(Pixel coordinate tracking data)
=-=-=

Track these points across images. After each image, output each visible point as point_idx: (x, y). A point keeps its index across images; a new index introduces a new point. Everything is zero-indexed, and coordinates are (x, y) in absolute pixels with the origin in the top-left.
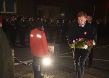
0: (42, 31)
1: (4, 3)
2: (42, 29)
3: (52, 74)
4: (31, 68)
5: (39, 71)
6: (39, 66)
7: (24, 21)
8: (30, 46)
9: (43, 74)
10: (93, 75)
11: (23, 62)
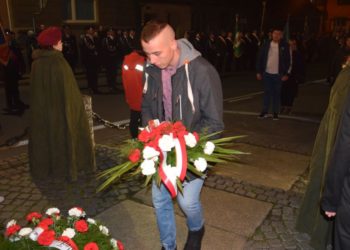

=-=-=

▶ [Prompt] In the items above, how many lines contain the word "each"? Reply with the number only.

▶ [Your response] 1